Essa concepção de democracia tem sua gênese nas Cidades-estados gregas, em especial em Atenas, há mais de 25 séculos.
Naquele tempo, os cidadãos (obs.: poucas pessoas eram consideradas cidadãs) tomavam as decisões políticas nas praças, através de votações. Eram as denominadas Ágoras.
Evidentemente que nos dias de hoje a democracia popular não seria viável como o foi há mais de 500 anos antes de Cristo.
Com efeito, a fim de compatibilizar titularidade do poder do povo, com o agigantado número de cidadãos de um Estados, emerge o conceito de democracia representativa. Nesta o povo não manifesta a sua vontade diretamente (como na Grécia Antiga), mas sim através de representantes eleitos.

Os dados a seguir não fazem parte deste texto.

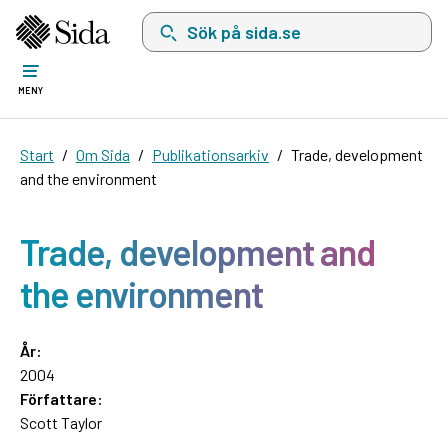
Sök på sida.se, sökförslag kommer att visas i 
MENY
Start
Om Sida
Publikationsarkiv
Trade, development
and the environment
Trade, development and
the environment
År:
2004
Författare:
Scott Taylor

Ou seja, o povo elege seus representantes para que estes façam valer as suas vontades na condução do Estado.
Dito de outra forma, os cidadãos outorgam um mandato para que determinadas pessoas – por eles escolhidas de maneira majoritária – represente-os nas tomadas de decisões políticas.

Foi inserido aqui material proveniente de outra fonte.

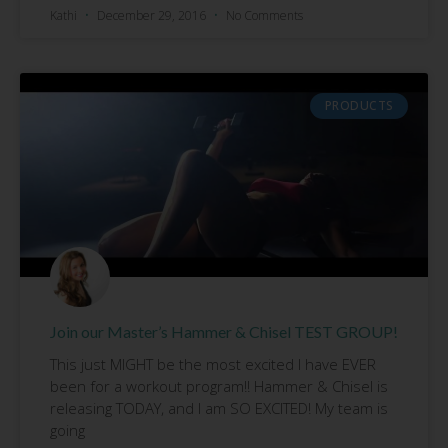
Kathi
December 29, 2016
No Comments
PRODUCTS
Join our Master’s Hammer & Chisel TEST GROUP!
This just MIGHT be the most excited I have EVER
been for a workout program!! Hammer & Chisel is
releasing TODAY, and I am SO EXCITED! My team is
going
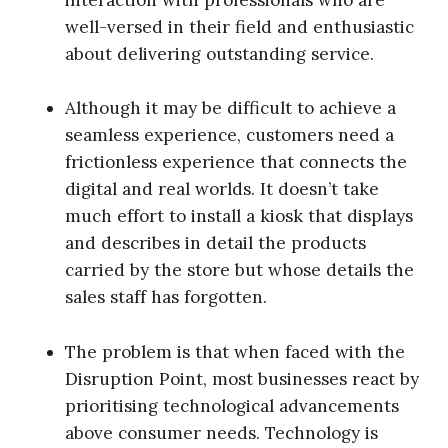
well-versed in their field and enthusiastic
about delivering outstanding service.
Although it may be difficult to achieve a
seamless experience, customers need a
frictionless experience that connects the
digital and real worlds. It doesn’t take
much effort to install a kiosk that displays
and describes in detail the products
carried by the store but whose details the
sales staff has forgotten.
The problem is that when faced with the
Disruption Point, most businesses react by
prioritising technological advancements
above consumer needs. Technology is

Seguindo a nossa reflexão sobre o tema proposto, agora faz-se necessário cotejar democracia com repartição de poderes do Estado.
Dos Três Poderes do Estado, apenas o Executivo e o Legislativo são eleitos democraticamente pelo povo. Os membros do Poder Judiciário ingressam por concurso público ou indicações.

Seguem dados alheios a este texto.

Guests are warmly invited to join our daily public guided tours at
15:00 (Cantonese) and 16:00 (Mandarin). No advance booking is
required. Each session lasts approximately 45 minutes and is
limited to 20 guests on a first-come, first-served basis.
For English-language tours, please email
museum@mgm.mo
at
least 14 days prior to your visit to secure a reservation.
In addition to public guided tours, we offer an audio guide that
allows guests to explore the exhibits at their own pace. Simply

E é nesse ponto que o tema em epígrafe ganha relevo: De quem é o poder de dizer o que é e o que não é crime?
Em um Estado Democrático de Direito, as decisões políticas fundamentais, que refletem sobremaneira nas relações sociais, devem ser tomadas pelos povo, logo quem define as condutas que devem ser consideradas criminosas e reprimidas pelo direito penal é o povo, pois esse é o titular de todo poder político. E, como já tido, em uma democracia representativa, o povo manifesta sua vontade através de seus representantes eleitos.
Assim, o Supremo Tribunal Federal carece de LEGITIMIDADE POPULAR para definir o que é e o que não é crime. Essa tarefa cabe aos Poderes Eleitos pelo povo.
A nossa Constituição Federal de 1988 é taxativa em asseverar que matéria criminal deve ser discutida, votada e aprovada pelo Poder Legislativo Federal (Deputados e Senadores) e, posteriormente sancionada pelo Poder Executivo Federal (Presidente da República), nos termos de seus artigos 22, inciso I, 48, 61 e 66.
Bem verdade que essa mesma Constituição afirma que compete ao STF analisar e garantir a constitucionalidade das leis (artigo 102). Contudo, não se mostra LEGÍTIMO (em uma perspectiva de legitimidade popular) que 11 Ministros da Corte Judiciária digam que uma conduta deixará de ser crime, tendo esta sido discutida e aprovada por 513 Deputados e 81 Senadores e posteriormente sancionada pelo Presidente da República, os quais foram eleitos democraticamente através do voto direto, secreto e universal por milhões de cidadão brasileiros.
Em uma democracia, quem define a forma de se viver em sociedade é o povo. Quem define as condutas que serão aceitas ou reprimidas pelo Estado, através do direito penal, é o povo. O povo estabelece como devem ser as relações socias.
Como já dito alhures, os poderes do Estado na verdade não são DO Estado. São do POVO.
Em uma democracia, decisões políticas fundamentais, as quais impactam na vida da sociedade da forma como é o tema em epígrafe, só serão LEGÍTIMAS se emanarem do povo (diretamente ou através de seus representantes).
Nessa mesma toada é discussão sobre a legalização do crime de aborto (tema que também já circulou pelos escaninhos do STF).
Temas como esses somente terão legitimidade democrática se emanarem de manifestações conjuntas dos Poder Legislativo e Executivo, nossos representantes políticos para tratarem de matéria criminal.
Por hoje era isso. Minha respeitosa continência a todos e até a próxima.